By Mike Willis
Springtime is one of the greatest seasons to enjoy the outdoors. All of the brilliant colors and panoramic views are a welcome change for those suffering from cabin fever. A quarantine on the heels of a long winter can feel like cruel and unusual punishment. For this reason, many outdoor enthusiasts are anxious to head out on their first camping trip of the year.
Most campers are used to seeking out shade for their camping locations. During the majority of your camping season, this is a good practice. However, in the cool and damp days of spring, a much different approach is needed.
Look for areas that have maximum sun exposure. For those camping in RVs, this will help save on propane costs to heat your camper. For those tent campers, a little sunshine can be a huge morale booster. Dry ground and warmth are equally important.
While warmth may not be an issue for our friends in the south, the northern part of our country is known for a cool and damp spring. You will need to prepare accordingly.
During the spring, sunny days are normally accompanied by wind. Seek out areas that provide natural wind barriers to shelter you from the direct gusts that will come. As the season progresses, wind becomes more predictable and consistent.
As you are scouting for camping spots, take note of prevailing wind directions. Most areas will have a “common” wind direction, which you should consider when establishing your camp.
In mountainous terrain, consider the thermals. A cold draft can seem never-ending if you set up on a large drainage (ravine).
Choosing areas that have good sun exposure are very important for finding solid ground to set up camp. Areas that see little sunlight take too long to dry out, leaving your family wallowing around in the mud for the duration of your visit.
Look at the grade in the area that you want to camp in. Avoid indentations in the ground, which could hold water during a passing shower. What may appear to be dry and suitable upon first glance may quickly become the wettest area around after a passing shower. It is ideal to establish your camp on a slight knob, which sheds water quickly. These areas rarely become saturated as the water flows off of the surface to the lower areas.
In the summer, I like to find a nice dirt area to establish my camp. Long grass usually is accompanied by bugs and is an inconvenience during camping activities. However, grassy areas have proven to be the best in the springtime camping season.
Having a little bit of vegetation will prevent you from creating mud around your camp. I have noticed that my tent and camper all stay much cleaner this way too. The root structure of the grass and undergrowth stabilizes the soil, greatly minimizing any potential for mud.
During spring runoff (melting mountain snow), rivers can rise at an astonishing rate. Don’t set up directly on a riverbank, or you could easily find yourself in a waterbed by morning.

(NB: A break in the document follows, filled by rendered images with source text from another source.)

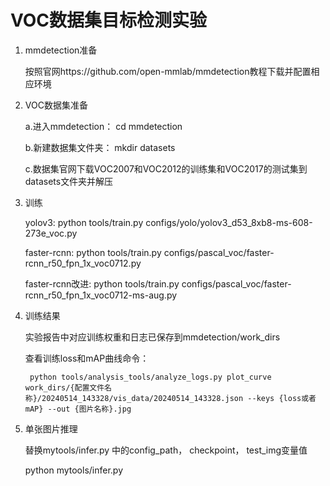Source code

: # VOC数据集目标检测实验

1. mmdetection准备

    按照官网https://github.com/open-mmlab/mmdetection教程下载并配置相应环境

2. VOC数据集准备

    a.进入mmdetection： cd mmdetection

    b.新建数据集文件夹： mkdir datasets

    c.数据集官网下载VOC2007和VOC2012的训练集和VOC2017的测试集到datasets文件夹并解压

3. 训练

    yolov3: python tools/train.py configs/yolo/yolov3_d53_8xb8-ms-608-273e_voc.py

    faster-rcnn: python tools/train.py configs/pascal_voc/faster-rcnn_r50_fpn_1x_voc0712.py

    faster-rcnn改进: python tools/train.py configs/pascal_voc/faster-rcnn_r50_fpn_1x_voc0712-ms-aug.py

4. 训练结果

    实验报告中对应训练权重和日志已保存到mmdetection/work_dirs

    查看训练loss和mAP曲线命令：

        python tools/analysis_tools/analyze_logs.py plot_curve work_dirs/{配置文件名称}/20240514_143328/vis_data/20240514_143328.json --keys {loss或者mAP} --out {图片名称}.jpg

5. 单张图片推理

    替换mytools/infer.py 中的config_path， checkpoint， test_img变量值

    python mytools/infer.py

Trees often meet their demise after a long winter of freezing temperatures, snow, ice, and wind. Don’t forget to inspect the surrounding trees every time that you camp. Many people begin to trust their favorite camping spots and forget to perform this crucial observation each time they return. Standing dead trees and broken treetops (referred to as widow makers) are very dangerous and should never be in your camping area. I would much rather see a bear come crashing into my camp than a large dead tree!
Speaking of bears; in the spring, bears are fresh out of the den and hungry. Bring a bear-proof storage container for your food, or a bear tag and a gun.